A recomendação dele era que eu buscasse formas de pagar os estudos e me manter na Inglaterra durante o curso - um programa de mestrado em antropologia digital na University College London.
Uma solução seria usar o fato de estar em Londres para trabalhar para alguma empresa brasileira. A outra, que me interessou mais, foi que eu "vendesse" o projeto de pesquisa para ser financiado.
A batalha pelo sonho
Mesmo considerando remotas as chances disso dar certo, me entreguei à segunda proposta.
Eu já tinha sido aprovado pela universidade, então, elaborei uma proposta para mostrar a eventuais interessados que passei a visitar para vender meu peixe.
A proposta tinha três páginas: uma apresentação sobre mim, uma sobre a universidade e o curso e a última com preços, entregáveis e condições de pagamento.
E investi dinheiro para dar uma boa impressão. Contratei um designer para fazer a arte e montei uma pasta personalizada para colocar o material.
Fui gerindo o tempo no emprego para conseguir ter intervalos para me comunicar e me encontrar com interessados.
Um ótimo negócio
Consegui encontrar um departamento dentro de uma empresa que se interessou em me contratar como pesquisador.
Ao contrário do que se possa pensar, propostas como a minha podem sim ser um ótimo negócio.

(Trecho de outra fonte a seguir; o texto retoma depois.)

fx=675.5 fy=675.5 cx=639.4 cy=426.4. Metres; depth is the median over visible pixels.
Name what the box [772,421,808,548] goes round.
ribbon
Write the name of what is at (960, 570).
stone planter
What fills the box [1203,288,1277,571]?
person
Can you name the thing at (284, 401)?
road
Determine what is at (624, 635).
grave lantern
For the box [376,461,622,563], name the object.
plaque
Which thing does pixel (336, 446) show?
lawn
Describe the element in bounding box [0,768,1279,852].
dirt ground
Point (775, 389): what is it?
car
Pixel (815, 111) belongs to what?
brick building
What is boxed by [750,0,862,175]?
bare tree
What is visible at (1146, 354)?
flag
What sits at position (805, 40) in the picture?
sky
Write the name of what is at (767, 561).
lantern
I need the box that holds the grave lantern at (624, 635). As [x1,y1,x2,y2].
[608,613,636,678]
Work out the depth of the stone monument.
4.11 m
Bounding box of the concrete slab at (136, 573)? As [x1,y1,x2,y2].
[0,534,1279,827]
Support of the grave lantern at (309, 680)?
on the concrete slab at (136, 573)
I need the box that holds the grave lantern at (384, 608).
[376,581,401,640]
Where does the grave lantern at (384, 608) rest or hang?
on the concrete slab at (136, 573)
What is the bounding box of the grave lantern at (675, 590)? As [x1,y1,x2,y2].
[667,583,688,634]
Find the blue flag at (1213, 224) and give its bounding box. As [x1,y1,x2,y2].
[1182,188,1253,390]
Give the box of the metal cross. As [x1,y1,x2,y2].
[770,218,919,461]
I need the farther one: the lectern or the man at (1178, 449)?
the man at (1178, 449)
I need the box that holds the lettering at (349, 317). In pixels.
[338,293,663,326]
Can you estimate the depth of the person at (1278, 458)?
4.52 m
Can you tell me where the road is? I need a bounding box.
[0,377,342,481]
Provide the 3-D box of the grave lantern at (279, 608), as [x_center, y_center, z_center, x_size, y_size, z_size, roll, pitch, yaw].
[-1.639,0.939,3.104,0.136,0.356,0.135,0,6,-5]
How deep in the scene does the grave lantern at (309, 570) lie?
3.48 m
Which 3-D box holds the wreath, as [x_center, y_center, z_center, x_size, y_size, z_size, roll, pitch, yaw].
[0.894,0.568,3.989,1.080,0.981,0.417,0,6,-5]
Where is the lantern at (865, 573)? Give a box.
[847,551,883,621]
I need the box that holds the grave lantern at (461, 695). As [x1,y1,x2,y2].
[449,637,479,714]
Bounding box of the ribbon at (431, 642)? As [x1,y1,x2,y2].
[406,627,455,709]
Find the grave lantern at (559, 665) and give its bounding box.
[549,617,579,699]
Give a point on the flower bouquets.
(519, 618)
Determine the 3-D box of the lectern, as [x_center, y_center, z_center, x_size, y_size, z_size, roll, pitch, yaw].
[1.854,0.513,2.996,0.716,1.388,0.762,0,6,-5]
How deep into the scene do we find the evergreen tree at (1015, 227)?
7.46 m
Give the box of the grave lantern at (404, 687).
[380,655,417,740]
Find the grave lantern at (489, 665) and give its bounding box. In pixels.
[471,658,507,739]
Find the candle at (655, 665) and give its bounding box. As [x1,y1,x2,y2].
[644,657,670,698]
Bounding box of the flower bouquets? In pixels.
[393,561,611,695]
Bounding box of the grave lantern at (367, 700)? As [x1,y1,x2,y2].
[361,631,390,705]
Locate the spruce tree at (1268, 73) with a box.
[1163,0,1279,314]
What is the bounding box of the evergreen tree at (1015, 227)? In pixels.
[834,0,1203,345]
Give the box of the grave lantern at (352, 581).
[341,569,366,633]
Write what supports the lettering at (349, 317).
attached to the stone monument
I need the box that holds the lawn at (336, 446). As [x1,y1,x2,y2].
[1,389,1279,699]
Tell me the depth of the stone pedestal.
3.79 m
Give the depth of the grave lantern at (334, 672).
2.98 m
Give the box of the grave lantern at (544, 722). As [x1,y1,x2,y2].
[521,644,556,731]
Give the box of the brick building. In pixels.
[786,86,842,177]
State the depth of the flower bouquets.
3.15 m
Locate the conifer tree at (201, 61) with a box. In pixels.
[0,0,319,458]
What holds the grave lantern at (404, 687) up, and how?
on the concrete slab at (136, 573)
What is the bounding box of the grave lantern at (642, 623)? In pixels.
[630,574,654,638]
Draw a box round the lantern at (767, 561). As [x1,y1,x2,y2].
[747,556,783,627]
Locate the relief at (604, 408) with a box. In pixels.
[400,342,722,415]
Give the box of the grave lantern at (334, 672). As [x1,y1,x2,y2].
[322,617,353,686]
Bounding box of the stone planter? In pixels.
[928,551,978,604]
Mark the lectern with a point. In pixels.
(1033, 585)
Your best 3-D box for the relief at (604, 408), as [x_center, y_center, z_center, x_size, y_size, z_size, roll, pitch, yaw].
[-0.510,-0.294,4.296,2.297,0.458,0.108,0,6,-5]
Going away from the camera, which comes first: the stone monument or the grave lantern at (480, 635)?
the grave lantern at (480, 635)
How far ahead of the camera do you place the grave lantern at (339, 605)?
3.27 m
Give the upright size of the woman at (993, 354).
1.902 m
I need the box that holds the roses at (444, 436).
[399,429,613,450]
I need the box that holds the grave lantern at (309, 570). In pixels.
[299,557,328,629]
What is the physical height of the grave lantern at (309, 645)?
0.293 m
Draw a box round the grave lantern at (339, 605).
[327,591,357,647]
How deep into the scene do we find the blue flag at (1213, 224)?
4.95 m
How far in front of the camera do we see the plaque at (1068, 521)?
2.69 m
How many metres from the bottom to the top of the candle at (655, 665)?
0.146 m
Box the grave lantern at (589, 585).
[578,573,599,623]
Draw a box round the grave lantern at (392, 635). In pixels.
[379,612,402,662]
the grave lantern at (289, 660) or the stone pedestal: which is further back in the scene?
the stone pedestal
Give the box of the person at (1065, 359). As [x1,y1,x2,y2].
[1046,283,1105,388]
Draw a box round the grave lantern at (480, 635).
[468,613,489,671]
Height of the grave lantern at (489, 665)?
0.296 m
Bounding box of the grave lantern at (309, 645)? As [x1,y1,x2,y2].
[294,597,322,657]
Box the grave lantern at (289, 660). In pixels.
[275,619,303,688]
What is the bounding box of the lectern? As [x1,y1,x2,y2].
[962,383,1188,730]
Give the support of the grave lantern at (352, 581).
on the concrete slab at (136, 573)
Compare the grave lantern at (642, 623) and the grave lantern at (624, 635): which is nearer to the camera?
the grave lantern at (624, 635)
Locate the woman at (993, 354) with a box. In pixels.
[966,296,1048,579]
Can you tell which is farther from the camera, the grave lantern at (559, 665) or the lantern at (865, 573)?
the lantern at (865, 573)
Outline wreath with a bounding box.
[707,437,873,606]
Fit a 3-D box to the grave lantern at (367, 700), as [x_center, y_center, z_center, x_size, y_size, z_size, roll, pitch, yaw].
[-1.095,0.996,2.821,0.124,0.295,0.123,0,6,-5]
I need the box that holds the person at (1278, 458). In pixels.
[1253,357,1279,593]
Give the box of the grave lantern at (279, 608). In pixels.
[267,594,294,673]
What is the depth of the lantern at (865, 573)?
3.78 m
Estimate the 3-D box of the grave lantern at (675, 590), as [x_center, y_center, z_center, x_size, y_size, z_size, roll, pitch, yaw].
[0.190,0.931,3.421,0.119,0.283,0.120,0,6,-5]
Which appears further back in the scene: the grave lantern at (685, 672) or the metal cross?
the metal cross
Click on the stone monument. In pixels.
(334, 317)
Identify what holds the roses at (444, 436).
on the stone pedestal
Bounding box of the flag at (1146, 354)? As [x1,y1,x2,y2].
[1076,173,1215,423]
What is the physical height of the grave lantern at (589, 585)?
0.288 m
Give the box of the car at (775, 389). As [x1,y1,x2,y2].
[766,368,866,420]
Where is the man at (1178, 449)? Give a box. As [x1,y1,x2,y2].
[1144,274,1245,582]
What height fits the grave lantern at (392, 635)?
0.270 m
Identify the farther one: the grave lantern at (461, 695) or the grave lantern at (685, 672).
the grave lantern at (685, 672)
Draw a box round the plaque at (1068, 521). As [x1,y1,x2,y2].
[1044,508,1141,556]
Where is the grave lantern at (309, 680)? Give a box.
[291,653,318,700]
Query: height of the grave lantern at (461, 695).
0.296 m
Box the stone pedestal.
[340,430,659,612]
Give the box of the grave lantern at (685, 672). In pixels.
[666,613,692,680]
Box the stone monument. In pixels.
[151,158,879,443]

Não apenas a empresa tem acesso à experiência do contratado como ganha com o fato de ele usar a estrutura da universidade e da cidade e o acesso aos professores e colegas.
O pacote inteiro saía em torno de 150 mil reais (o valor de um profissional autonomo recebendo 12 mil por mês) e deu para pagar o curso e vivermos, eu e a esposa, muito modestamente durante doze meses em Londres.
Duas dicas importantes
A chave para conseguir o sim foi permitir que o problema da pesquisa fosse definido pelo meu contratante, que no caso foi uma empresa de cosméticos.

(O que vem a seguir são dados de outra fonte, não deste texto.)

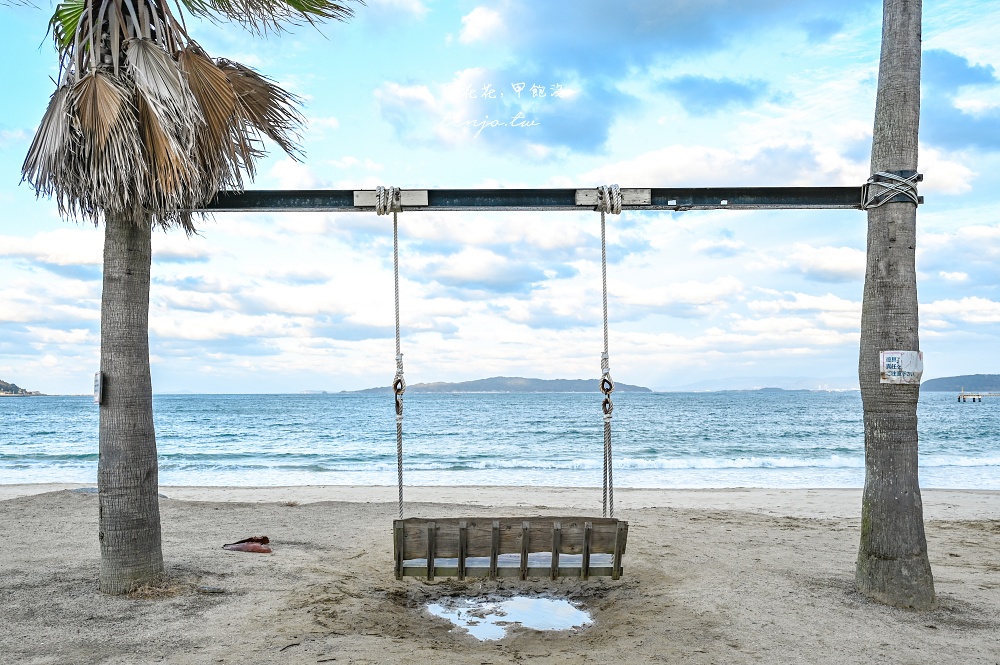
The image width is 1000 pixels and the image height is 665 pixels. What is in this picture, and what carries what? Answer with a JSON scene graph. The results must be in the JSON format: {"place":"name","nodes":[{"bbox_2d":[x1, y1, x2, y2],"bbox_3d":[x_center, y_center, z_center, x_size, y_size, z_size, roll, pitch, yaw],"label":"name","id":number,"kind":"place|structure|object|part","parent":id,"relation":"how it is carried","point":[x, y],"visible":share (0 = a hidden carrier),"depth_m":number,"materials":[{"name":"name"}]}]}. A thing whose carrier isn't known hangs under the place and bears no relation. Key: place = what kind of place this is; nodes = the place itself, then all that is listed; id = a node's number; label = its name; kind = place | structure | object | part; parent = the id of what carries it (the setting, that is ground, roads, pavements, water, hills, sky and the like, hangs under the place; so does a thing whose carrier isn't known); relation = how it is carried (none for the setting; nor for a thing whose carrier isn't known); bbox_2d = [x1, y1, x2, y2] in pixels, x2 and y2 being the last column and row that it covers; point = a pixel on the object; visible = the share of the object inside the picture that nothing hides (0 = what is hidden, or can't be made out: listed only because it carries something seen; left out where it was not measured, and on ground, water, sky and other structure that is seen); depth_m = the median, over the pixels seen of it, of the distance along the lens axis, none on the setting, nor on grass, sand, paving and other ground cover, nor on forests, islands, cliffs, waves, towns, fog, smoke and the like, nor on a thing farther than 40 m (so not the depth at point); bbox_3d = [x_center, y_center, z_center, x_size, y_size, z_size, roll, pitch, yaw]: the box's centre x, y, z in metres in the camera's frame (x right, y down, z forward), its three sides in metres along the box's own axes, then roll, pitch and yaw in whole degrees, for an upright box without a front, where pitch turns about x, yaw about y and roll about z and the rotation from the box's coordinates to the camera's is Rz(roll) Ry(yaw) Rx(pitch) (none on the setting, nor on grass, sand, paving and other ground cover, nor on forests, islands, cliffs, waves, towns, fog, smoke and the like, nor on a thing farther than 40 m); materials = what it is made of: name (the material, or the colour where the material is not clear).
{"place":"outdoors","nodes":[
{"label":"outdoors","id":0,"kind":"place"},
{"bbox_2d":[0,380,44,396],"label":"hill","id":1,"kind":"structure","parent":0,"point":[0,384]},
{"bbox_2d":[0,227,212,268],"label":"cloud","id":2,"kind":"structure","parent":0,"point":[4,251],"materials":[{"name":"white"}]},
{"bbox_2d":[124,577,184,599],"label":"dry grass","id":3,"kind":"structure","parent":0,"point":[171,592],"visible":0.53,"materials":[{"name":"brown plant"}]},
{"bbox_2d":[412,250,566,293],"label":"cloud","id":4,"kind":"structure","parent":0,"point":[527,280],"materials":[{"name":"white"}]},
{"bbox_2d":[339,377,652,392],"label":"island","id":5,"kind":"structure","parent":0,"point":[644,388],"materials":[{"name":"grey stone"}]},
{"bbox_2d":[0,0,999,388],"label":"sky","id":6,"kind":"structure","parent":0,"point":[226,386],"materials":[{"name":"blue"}]},
{"bbox_2d":[0,481,999,664],"label":"sand beach","id":7,"kind":"structure","parent":0,"point":[184,506],"materials":[{"name":"beige sand"}]},
{"bbox_2d":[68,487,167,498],"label":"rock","id":8,"kind":"object","parent":7,"relation":"on","point":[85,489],"visible":0.16,"depth_m":10.87,"materials":[{"name":"grey stone"}]},
{"bbox_2d":[5,0,359,594],"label":"palm tree","id":9,"kind":"object","parent":7,"relation":"on","point":[81,117],"visible":0.99,"depth_m":5.64,"materials":[{"name":"plant"}]},
{"bbox_2d":[92,371,103,405],"bbox_3d":[-3.041,0.432,5.460,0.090,0.259,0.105,0,-4,0],"label":"sign","id":10,"kind":"object","parent":9,"relation":"attached to","point":[98,382],"visible":0.93,"depth_m":5.43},
{"label":"palm trunk","id":11,"kind":"part","parent":9,"relation":"part of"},
{"label":"palm fronds","id":12,"kind":"part","parent":9,"relation":"part of","materials":[{"name":"brown plant"}]},
{"bbox_2d":[197,585,226,593],"bbox_3d":[-2.218,1.977,5.544,0.242,0.065,0.149,-2,-4,22],"label":"rock","id":13,"kind":"object","parent":7,"relation":"on","point":[212,590],"visible":0.96,"depth_m":5.51,"materials":[{"name":"grey stone"}]},
{"bbox_2d":[222,536,271,553],"bbox_3d":[-2.420,2.053,6.973,0.564,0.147,0.352,-2,-4,22],"label":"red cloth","id":14,"kind":"object","parent":7,"relation":"on","point":[255,547],"visible":0.96,"depth_m":6.90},
{"bbox_2d":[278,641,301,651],"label":"stick","id":15,"kind":"object","parent":7,"relation":"on","point":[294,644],"visible":0.96,"depth_m":4.43,"materials":[{"name":"brown wood"}]},
{"bbox_2d":[424,594,593,640],"label":"puddle","id":16,"kind":"object","parent":7,"relation":"in","point":[576,613],"visible":0.79,"materials":[{"name":"liquid"}]},
{"bbox_2d":[854,0,935,611],"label":"palm tree","id":17,"kind":"object","parent":7,"relation":"on","point":[893,499],"visible":0.99,"depth_m":5.39,"materials":[{"name":"plant"}]},
{"bbox_2d":[196,185,893,211],"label":"metal beam","id":18,"kind":"structure","parent":17,"relation":"attached to","point":[539,204],"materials":[{"name":"metal"}]},
{"bbox_2d":[373,185,401,214],"bbox_3d":[-0.930,-1.077,5.977,0.242,0.289,0.248,0,-4,0],"label":"rope","id":19,"kind":"object","parent":18,"relation":"attached to","point":[380,196],"visible":0.75,"depth_m":5.88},
{"bbox_2d":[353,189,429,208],"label":"wooden block","id":20,"kind":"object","parent":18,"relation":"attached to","point":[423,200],"visible":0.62,"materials":[{"name":"white wood"}]},
{"bbox_2d":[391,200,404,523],"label":"rope","id":21,"kind":"object","parent":18,"relation":"hanging from","point":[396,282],"visible":0.87,"depth_m":5.86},
{"bbox_2d":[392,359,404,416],"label":"shackle","id":22,"kind":"object","parent":21,"relation":"attached to","point":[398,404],"visible":0.75,"depth_m":5.71,"materials":[{"name":"black metal"}]},
{"bbox_2d":[393,515,627,579],"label":"swing seat","id":23,"kind":"object","parent":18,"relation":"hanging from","point":[625,528],"visible":0.88,"depth_m":5.07,"materials":[{"name":"brown wood"}]},
{"bbox_2d":[597,192,619,518],"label":"rope","id":24,"kind":"object","parent":18,"relation":"hanging from","point":[603,233],"visible":0.85,"depth_m":5.50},
{"bbox_2d":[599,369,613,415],"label":"chain","id":25,"kind":"object","parent":24,"relation":"attached to","point":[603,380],"visible":0.78,"depth_m":5.65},
{"bbox_2d":[596,184,622,213],"bbox_3d":[0.869,-1.046,5.742,0.209,0.271,0.261,0,-4,0],"label":"rope","id":26,"kind":"object","parent":18,"relation":"attached to","point":[617,194],"visible":0.76,"depth_m":5.64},
{"bbox_2d":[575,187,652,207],"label":"wooden block","id":27,"kind":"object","parent":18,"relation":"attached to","point":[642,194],"visible":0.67,"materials":[{"name":"white wood"}]},
{"bbox_2d":[859,169,920,210],"bbox_3d":[2.962,-1.046,5.513,0.460,0.299,0.484,0,-4,0],"label":"rope","id":28,"kind":"object","parent":17,"relation":"attached to","point":[877,204],"visible":0.73,"depth_m":5.35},
{"bbox_2d":[880,350,923,384],"bbox_3d":[2.913,0.265,5.230,0.353,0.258,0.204,1,-4,-19],"label":"sign","id":29,"kind":"object","parent":17,"relation":"attached to","point":[909,367],"visible":0.97,"depth_m":5.21,"materials":[{"name":"white"}]},
{"bbox_2d":[0,391,999,491],"label":"sea","id":30,"kind":"structure","parent":0,"point":[950,411],"materials":[{"name":"liquid"}]},
{"bbox_2d":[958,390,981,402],"label":"dock","id":31,"kind":"object","parent":30,"relation":"in","point":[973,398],"visible":0.95,"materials":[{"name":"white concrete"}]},
{"bbox_2d":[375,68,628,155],"label":"cloud","id":32,"kind":"structure","parent":0,"point":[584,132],"materials":[{"name":"white"}]},
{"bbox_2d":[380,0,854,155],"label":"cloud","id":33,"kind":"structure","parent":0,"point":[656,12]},
{"bbox_2d":[657,75,772,113],"label":"cloud","id":34,"kind":"structure","parent":0,"point":[734,92],"materials":[{"name":"blue"}]},
{"bbox_2d":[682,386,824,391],"label":"island","id":35,"kind":"structure","parent":0,"point":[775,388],"materials":[{"name":"grey"}]},
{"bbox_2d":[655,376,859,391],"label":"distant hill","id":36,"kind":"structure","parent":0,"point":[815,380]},
{"bbox_2d":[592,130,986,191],"label":"cloud","id":37,"kind":"structure","parent":0,"point":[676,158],"materials":[{"name":"white"}]},
{"bbox_2d":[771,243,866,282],"label":"cloud","id":38,"kind":"structure","parent":0,"point":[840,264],"materials":[{"name":"white"}]},
{"bbox_2d":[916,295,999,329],"label":"cloud","id":39,"kind":"structure","parent":0,"point":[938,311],"materials":[{"name":"white"}]},
{"bbox_2d":[918,374,999,391],"label":"hill","id":40,"kind":"structure","parent":0,"point":[940,379],"materials":[{"name":"stone"}]},
{"bbox_2d":[926,50,999,152],"label":"cloud","id":41,"kind":"structure","parent":0,"point":[955,64],"materials":[{"name":"blue"}]}
]}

Veja que há uma negociação importante porque eu estava disposto a abrir mão da escolha do tema de estudo, mas eles também tinham que entender que nem tudo cabia dentro de um projeto de pesquisa em antropologia.
A nossa confiança - entre mim e o responsável na empresa pelo projeto - cresceu ao longo do trabalho. Eu nunca pensei em estudar cosméticos, mas honrei o compromisso e cumpri rigorosamente o acordado. A pesquisa foi sobre o assunto que interessava ao departamento que me contratou.
Ao mesmo tempo, eles entenderam que um projeto de pesquisa se transforma ao longo do trabalho. Então, por exemplo, definimos qual seria o problema que eu teria que ajudá-los a entender, mas comecei o programa de mestrado sem saber qual seria o objeto da pesquisa.
Limites da colaboração: o que é exclusivo
Também foi importante para fecharmos o contrato definirmos os limites da colaboração. Uma pesquisa científica é avaliada e pode ser distribuída. Mas ela não é feita para ser entendida fora do mundo acadêmico.
O que eu entreguei exclusivamente a eles foi a resposta, em português claro e direto, para o que eles queriam saber. Isso foi entregue a partir de um grande relatório seguido de vários encontros com diversos grupos da empresa.
Essa experiência aconteceu durante o ano letivo de 2010 e 2011, mas nunca li nada sobre caminhos alternativos para quem quer fazer um upgrade profissional mas nao tem acesso a bolsas de estudo. Daí a motivação para registrar e compartilhar a minha vivência aqui.